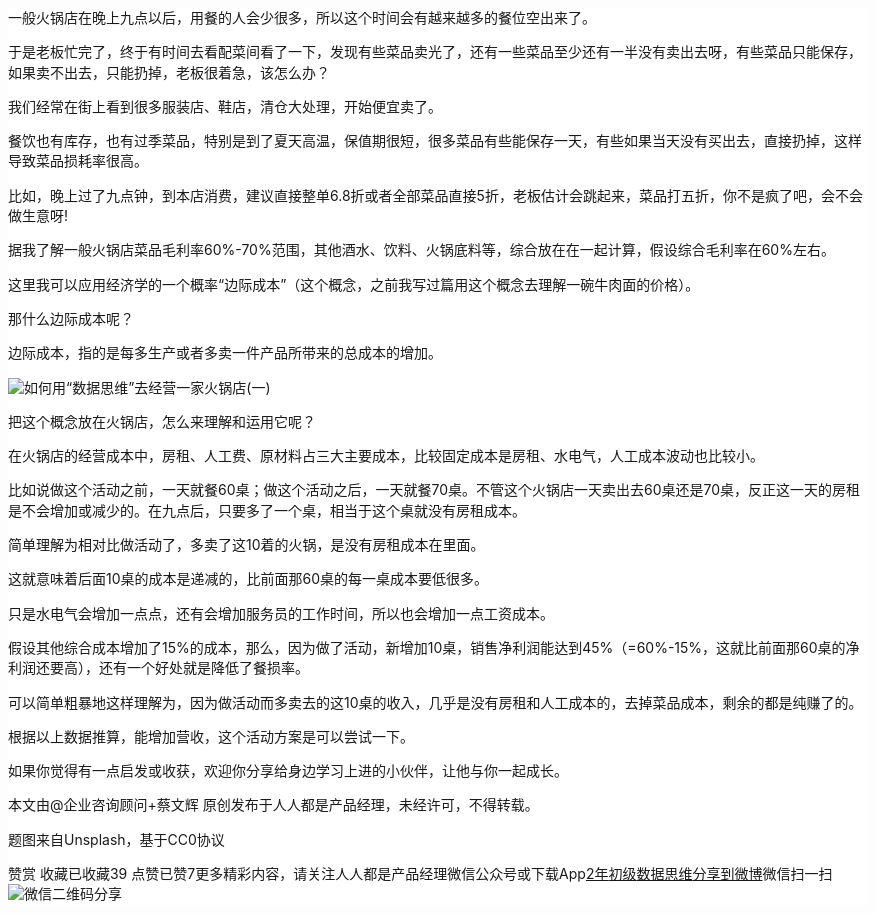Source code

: 一般火锅店在晚上九点以后，用餐的人会少很多，所以这个时间会有越来越多的餐位空出来了。

于是老板忙完了，终于有时间去看配菜间看了一下，发现有些菜品卖光了，还有一些菜品至少还有一半没有卖出去呀，有些菜品只能保存，如果卖不出去，只能扔掉，老板很着急，该怎么办？

我们经常在街上看到很多服装店、鞋店，清仓大处理，开始便宜卖了。

餐饮也有库存，也有过季菜品，特别是到了夏天高温，保值期很短，很多菜品有些能保存一天，有些如果当天没有买出去，直接扔掉，这样导致菜品损耗率很高。

比如，晚上过了九点钟，到本店消费，建议直接整单6.8折或者全部菜品直接5折，老板估计会跳起来，菜品打五折，你不是疯了吧，会不会做生意呀!

据我了解一般火锅店菜品毛利率60%-70%范围，其他酒水、饮料、火锅底料等，综合放在在一起计算，假设综合毛利率在60%左右。

这里我可以应用经济学的一个概率“边际成本”（这个概念，之前我写过篇用这个概念去理解一碗牛肉面的价格）。

那什么边际成本呢？

边际成本，指的是每多生产或者多卖一件产品所带来的总成本的增加。

![如何用“数据思维”去经营一家火锅店(一)](https://image.yunyingpai.com/wp/2022/05/XE5Gq0tK1cqdsK31Mipc.jpeg)

把这个概念放在火锅店，怎么来理解和运用它呢？

在火锅店的经营成本中，房租、人工费、原材料占三大主要成本，比较固定成本是房租、水电气，人工成本波动也比较小。

比如说做这个活动之前，一天就餐60桌；做这个活动之后，一天就餐70桌。不管这个火锅店一天卖出去60桌还是70桌，反正这一天的房租是不会增加或减少的。在九点后，只要多了一个桌，相当于这个桌就没有房租成本。

简单理解为相对比做活动了，多卖了这10着的火锅，是没有房租成本在里面。

这就意味着后面10桌的成本是递减的，比前面那60桌的每一桌成本要低很多。

只是水电气会增加一点点，还有会增加服务员的工作时间，所以也会增加一点工资成本。

假设其他综合成本增加了15%的成本，那么，因为做了活动，新增加10桌，销售净利润能达到45%（=60%-15%，这就比前面那60桌的净利润还要高），还有一个好处就是降低了餐损率。

可以简单粗暴地这样理解为，因为做活动而多卖去的这10桌的收入，几乎是没有房租和人工成本的，去掉菜品成本，剩余的都是纯赚了的。

根据以上数据推算，能增加营收，这个活动方案是可以尝试一下。

如果你觉得有一点启发或收获，欢迎你分享给身边学习上进的小伙伴，让他与你一起成长。

本文由@企业咨询顾问+蔡文辉 原创发布于人人都是产品经理，未经许可，不得转载。

题图来自Unsplash，基于CC0协议

赞赏 收藏已收藏39 点赞已赞7更多精彩内容，请关注人人都是产品经理微信公众号或下载App[2年](https://www.woshipm.com/tag/2%e5%b9%b4)[初级](https://www.woshipm.com/tag/%e5%88%9d%e7%ba%a7)[数据思维](https://www.woshipm.com/tag/%e6%95%b0%e6%8d%ae%e6%80%9d%e7%bb%b4)[分享到微博](https://service.weibo.com/share/share.php?appkey=2775287854&title=如何用“数据思维”去经营一家火锅店？&url=https://www.woshipm.com/data-analysis/5436580.html&pic=https://image.yunyingpai.com/wp/2022/05/F4qt2oap2Lel52BBgwCD.jpg)微信扫一扫![微信二维码](https://api.pwmqr.com/qrcode/create/?url=https://www.woshipm.com/data-analysis/5436580.html)分享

• _What is required_
All lines from the start of the entries above through the line containing "只是水电气会增加一点点，还有会增加服务员的工作时间，所以也会增加一点工资成本。" must be transcribed exactly, both ends included, and no picture may be copied.

• _Solution to the exercise_
Source code

: 一般火锅店在晚上九点以后，用餐的人会少很多，所以这个时间会有越来越多的餐位空出来了。

于是老板忙完了，终于有时间去看配菜间看了一下，发现有些菜品卖光了，还有一些菜品至少还有一半没有卖出去呀，有些菜品只能保存，如果卖不出去，只能扔掉，老板很着急，该怎么办？

我们经常在街上看到很多服装店、鞋店，清仓大处理，开始便宜卖了。

餐饮也有库存，也有过季菜品，特别是到了夏天高温，保值期很短，很多菜品有些能保存一天，有些如果当天没有买出去，直接扔掉，这样导致菜品损耗率很高。

比如，晚上过了九点钟，到本店消费，建议直接整单6.8折或者全部菜品直接5折，老板估计会跳起来，菜品打五折，你不是疯了吧，会不会做生意呀!

据我了解一般火锅店菜品毛利率60%-70%范围，其他酒水、饮料、火锅底料等，综合放在在一起计算，假设综合毛利率在60%左右。

这里我可以应用经济学的一个概率“边际成本”（这个概念，之前我写过篇用这个概念去理解一碗牛肉面的价格）。

那什么边际成本呢？

边际成本，指的是每多生产或者多卖一件产品所带来的总成本的增加。

![如何用“数据思维”去经营一家火锅店(一)](https://image.yunyingpai.com/wp/2022/05/XE5Gq0tK1cqdsK31Mipc.jpeg)

把这个概念放在火锅店，怎么来理解和运用它呢？

在火锅店的经营成本中，房租、人工费、原材料占三大主要成本，比较固定成本是房租、水电气，人工成本波动也比较小。

比如说做这个活动之前，一天就餐60桌；做这个活动之后，一天就餐70桌。不管这个火锅店一天卖出去60桌还是70桌，反正这一天的房租是不会增加或减少的。在九点后，只要多了一个桌，相当于这个桌就没有房租成本。

简单理解为相对比做活动了，多卖了这10着的火锅，是没有房租成本在里面。

这就意味着后面10桌的成本是递减的，比前面那60桌的每一桌成本要低很多。

只是水电气会增加一点点，还有会增加服务员的工作时间，所以也会增加一点工资成本。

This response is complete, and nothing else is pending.